At UW, we're very fortunate. We have not only an adult proton facility where we can use Flash, we also have a separate cyclotron facility where we can use Flash and create a Flash beam for use in animals, in small animals. Because you need to do very careful pre-clinical work before you ever take this to adults, to take this to humans, right? Often times the challenge is our proton facility needs to be used for patients first, and so we don't get a lot of time to do animal work on it. But we have a separate facility where we can do that.

I just want to show that this is what we saw when we started to treat the pelvis in mice with Flash at our facility. We delivered a dose, a fairly high dose of radiation, and what we found was that if you deliver no dose, the mice survive. That's fine. But if you deliver that same dose with Flash, not all the mice survive, but more of them survive than if you use the standard dose rates we use in the clinic. So it seems to be safer.

Is it as effective at controlling the tumor? It seems to be. These are just data that shows that when we use lung cancer models and other models, it's just as effective controlling the tumor, but for whatever reason, the normal tissue doesn't seem to feel the impact of the beam. So this is very exciting to us.

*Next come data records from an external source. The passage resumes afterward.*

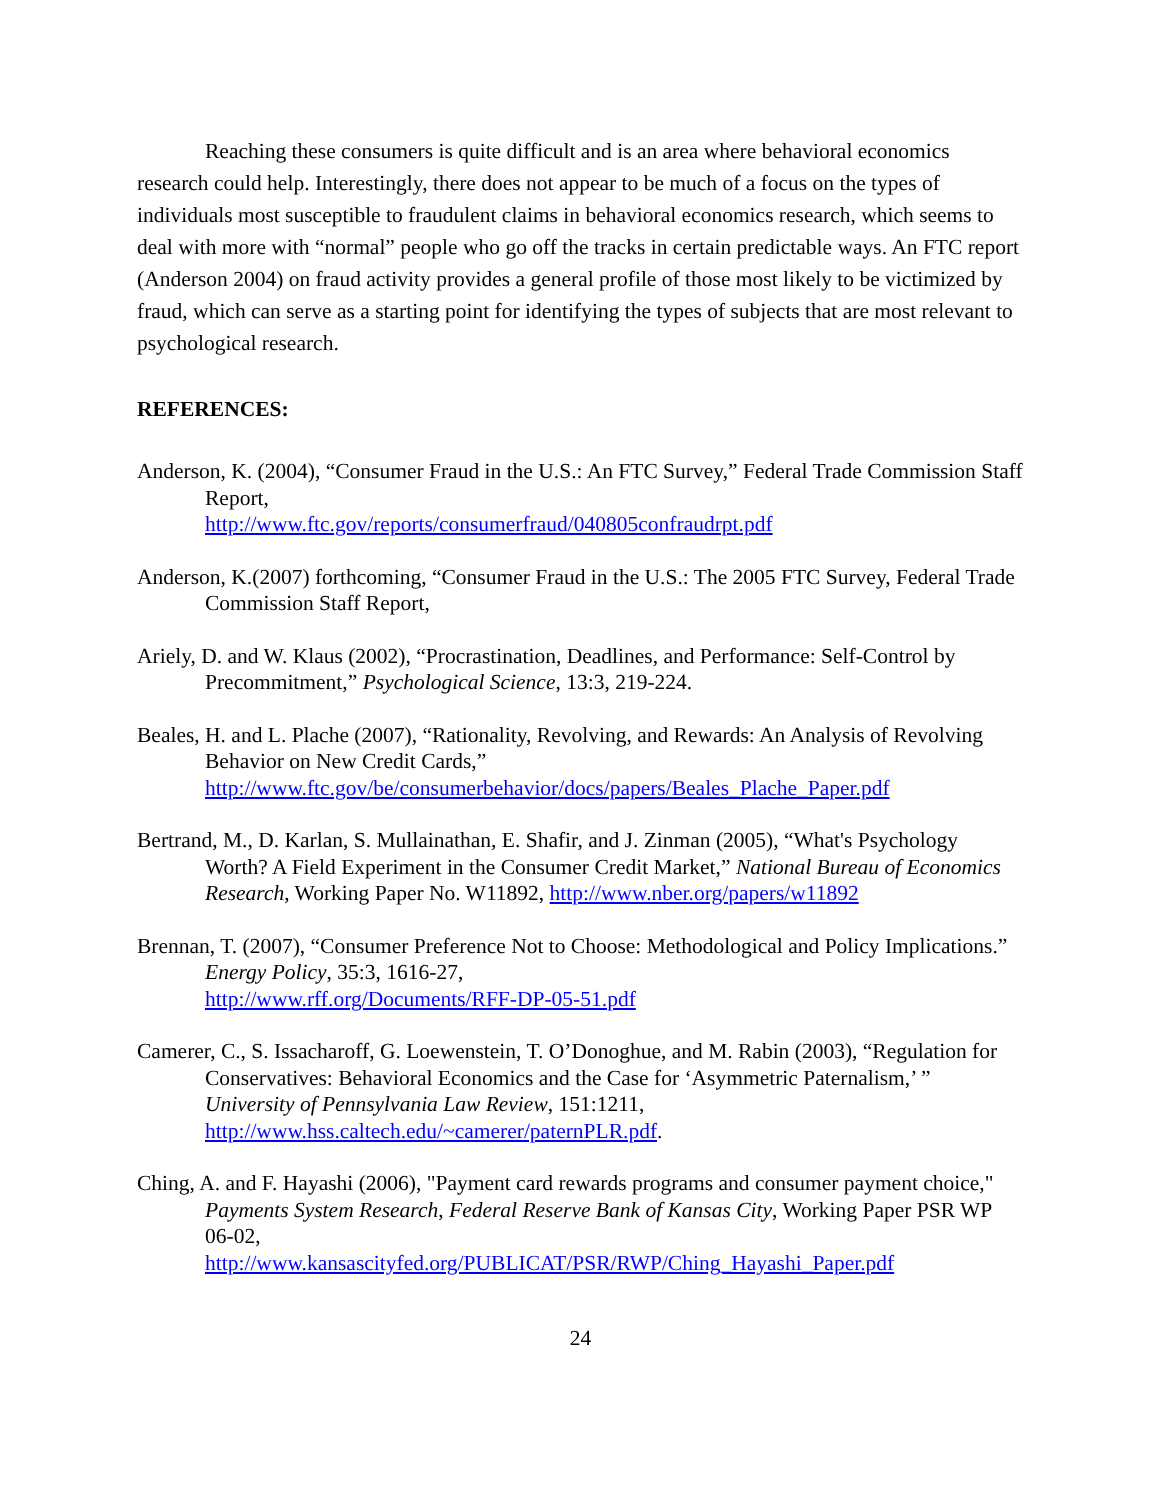Reaching these consumers is quite difficult and is an area where behavioral economics research could help. Interestingly, there does not appear to be much of a focus on the types of individuals most susceptible to fraudulent claims in behavioral economics research, which seems to deal with more with “normal” people who go off the tracks in certain predictable ways. An FTC report (Anderson 2004) on fraud activity provides a general profile of those most likely to be victimized by fraud, which can serve as a starting point for identifying the types of subjects that are most relevant to psychological research.
REFERENCES:
Anderson, K. (2004), “Consumer Fraud in the U.S.: An FTC Survey,” Federal Trade Commission Staff Report,
http://www.ftc.gov/reports/consumerfraud/040805confraudrpt.pdf
Anderson, K.(2007) forthcoming, “Consumer Fraud in the U.S.: The 2005 FTC Survey, Federal Trade Commission Staff Report,
Ariely, D. and W. Klaus (2002), “Procrastination, Deadlines, and Performance: Self-Control by Precommitment,” Psychological Science, 13:3, 219-224.
Beales, H. and L. Plache (2007), “Rationality, Revolving, and Rewards: An Analysis of Revolving Behavior on New Credit Cards,”
http://www.ftc.gov/be/consumerbehavior/docs/papers/Beales_Plache_Paper.pdf
Bertrand, M., D. Karlan, S. Mullainathan, E. Shafir, and J. Zinman (2005), “What's Psychology Worth? A Field Experiment in the Consumer Credit Market,” National Bureau of Economics Research, Working Paper No. W11892, http://www.nber.org/papers/w11892
Brennan, T. (2007), “Consumer Preference Not to Choose: Methodological and Policy Implications.” Energy Policy, 35:3, 1616-27,
http://www.rff.org/Documents/RFF-DP-05-51.pdf
Camerer, C., S. Issacharoff, G. Loewenstein, T. O’Donoghue, and M. Rabin (2003), “Regulation for Conservatives: Behavioral Economics and the Case for ‘Asymmetric Paternalism,’ ” University of Pennsylvania Law Review, 151:1211,
http://www.hss.caltech.edu/~camerer/paternPLR.pdf.
Ching, A. and F. Hayashi (2006), "Payment card rewards programs and consumer payment choice," Payments System Research, Federal Reserve Bank of Kansas City, Working Paper PSR WP 06-02,
http://www.kansascityfed.org/PUBLICAT/PSR/RWP/Ching_Hayashi_Paper.pdf
24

In conclusion, I think we're in a pretty exciting era when it comes to radiation for the treatment of prostate cancer. I think we have modernized what we are able to do to really provide a very good additional option for men with prostate cancer beyond surgery. That's great because surgery is a great option, but we also have other options because for some men, they need to have options in medical care, and this is another option - not just protons, but x-rays as well.

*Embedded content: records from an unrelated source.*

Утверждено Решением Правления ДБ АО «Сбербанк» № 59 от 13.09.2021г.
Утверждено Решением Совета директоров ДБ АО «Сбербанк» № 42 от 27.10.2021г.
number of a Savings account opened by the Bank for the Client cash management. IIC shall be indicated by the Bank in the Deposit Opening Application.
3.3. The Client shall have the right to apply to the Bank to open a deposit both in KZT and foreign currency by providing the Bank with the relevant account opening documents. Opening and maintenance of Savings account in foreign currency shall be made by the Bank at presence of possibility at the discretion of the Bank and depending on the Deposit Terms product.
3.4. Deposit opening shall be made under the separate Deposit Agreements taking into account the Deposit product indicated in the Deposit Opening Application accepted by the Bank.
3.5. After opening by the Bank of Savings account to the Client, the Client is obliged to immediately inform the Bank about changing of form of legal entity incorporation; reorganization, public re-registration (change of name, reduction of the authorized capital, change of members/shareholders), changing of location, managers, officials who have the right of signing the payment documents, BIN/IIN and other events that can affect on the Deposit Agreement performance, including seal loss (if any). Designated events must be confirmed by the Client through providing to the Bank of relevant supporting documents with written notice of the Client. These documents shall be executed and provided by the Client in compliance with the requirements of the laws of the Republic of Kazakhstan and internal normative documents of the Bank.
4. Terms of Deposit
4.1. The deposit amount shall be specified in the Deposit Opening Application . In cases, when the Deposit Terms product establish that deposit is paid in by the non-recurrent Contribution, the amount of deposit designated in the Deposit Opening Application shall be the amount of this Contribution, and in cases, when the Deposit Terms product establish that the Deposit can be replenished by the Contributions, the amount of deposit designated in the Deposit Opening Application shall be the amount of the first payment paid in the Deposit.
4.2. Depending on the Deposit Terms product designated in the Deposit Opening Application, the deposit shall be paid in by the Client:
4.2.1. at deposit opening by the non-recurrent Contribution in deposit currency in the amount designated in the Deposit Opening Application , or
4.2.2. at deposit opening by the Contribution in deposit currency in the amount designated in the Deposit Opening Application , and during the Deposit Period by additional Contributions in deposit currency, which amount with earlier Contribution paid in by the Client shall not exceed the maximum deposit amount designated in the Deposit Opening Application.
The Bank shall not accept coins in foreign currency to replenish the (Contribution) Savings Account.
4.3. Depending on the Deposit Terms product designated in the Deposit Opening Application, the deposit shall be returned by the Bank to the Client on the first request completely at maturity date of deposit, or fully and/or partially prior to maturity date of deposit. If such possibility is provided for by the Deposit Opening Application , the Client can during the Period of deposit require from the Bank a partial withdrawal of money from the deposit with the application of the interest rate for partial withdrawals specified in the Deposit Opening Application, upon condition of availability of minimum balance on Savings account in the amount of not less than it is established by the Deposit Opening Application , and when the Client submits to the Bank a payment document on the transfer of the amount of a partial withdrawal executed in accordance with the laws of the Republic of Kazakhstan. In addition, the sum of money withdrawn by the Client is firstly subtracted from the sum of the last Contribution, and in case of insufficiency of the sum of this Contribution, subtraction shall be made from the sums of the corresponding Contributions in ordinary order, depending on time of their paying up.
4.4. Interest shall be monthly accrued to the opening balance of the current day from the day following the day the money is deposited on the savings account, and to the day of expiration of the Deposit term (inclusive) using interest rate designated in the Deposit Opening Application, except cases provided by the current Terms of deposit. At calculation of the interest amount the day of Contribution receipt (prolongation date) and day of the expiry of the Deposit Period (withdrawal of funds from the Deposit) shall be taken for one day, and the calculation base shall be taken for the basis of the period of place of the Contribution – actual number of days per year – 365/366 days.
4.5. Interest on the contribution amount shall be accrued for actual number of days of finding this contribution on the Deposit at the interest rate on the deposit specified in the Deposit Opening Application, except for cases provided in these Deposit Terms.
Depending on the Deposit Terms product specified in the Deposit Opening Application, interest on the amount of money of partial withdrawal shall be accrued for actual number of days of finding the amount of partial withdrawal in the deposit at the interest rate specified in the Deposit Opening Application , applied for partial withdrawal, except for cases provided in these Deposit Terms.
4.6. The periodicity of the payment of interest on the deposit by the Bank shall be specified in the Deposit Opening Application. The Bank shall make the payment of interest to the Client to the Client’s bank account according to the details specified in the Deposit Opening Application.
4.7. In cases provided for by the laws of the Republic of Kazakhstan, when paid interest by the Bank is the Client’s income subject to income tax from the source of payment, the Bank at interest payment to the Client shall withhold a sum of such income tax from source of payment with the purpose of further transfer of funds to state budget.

I think the future is very bright as we start to investigate technologies such as Flash, etc. We have a number of trials, like I said, that we're going to start to learn from in the coming years, but we're not quite there yet. We'll learn over the next few years, and I hope I've earned the right to come back to talk to you and update you as that data starts to emerge.

Closing

Aaron: All right, can I get a round of applause for the presenter today? Thank you very much, Professor.

Dr. Rengan: Thank you all. I appreciate the privilege of coming and speaking with you all today. Hopefully in the future, I get to come down to San Diego to meet you all. Aaron and Bill should have my contact information if there are any questions or anything else. I'd be happy to answer them. The one other disclosure I forgot to mention, I just wanted to be transparent: I have not been compensated in any way for this talk, which is exactly the way I wanted it to be. I wanted to just present because I think it's an important vehicle to be able to speak to all of you, but I also wanted to just clarify that so that people are aware.

Aaron: Thank you for that clarification. All right, thanks again for your time, Professor. Talk to you again in the future.

Dr. Rengan: Be well. Thanks, you all have a wonderful day.

Aaron: You too. Bye-bye. All right, thanks a lot everyone for attending. I would like to take a question in just a second. Please do join us for a light lunch after the meeting here, and of course, please do remember absolutely no food or drink brought back into the auditorium.

[Aaron addresses a few more questions and makes some announcements.]

Aaron: Dr. McKay is not to be missed.

[Final comments and wrap-up]

Aaron: For the newcomers, please return your cover sheet to me or to Bill before you leave. And please, newcomers, chat with people. The benefit of especially having the lunch and the time after the meeting is to share questions that you might have and share our experiences. So ask away. All right? Okay, thanks everyone.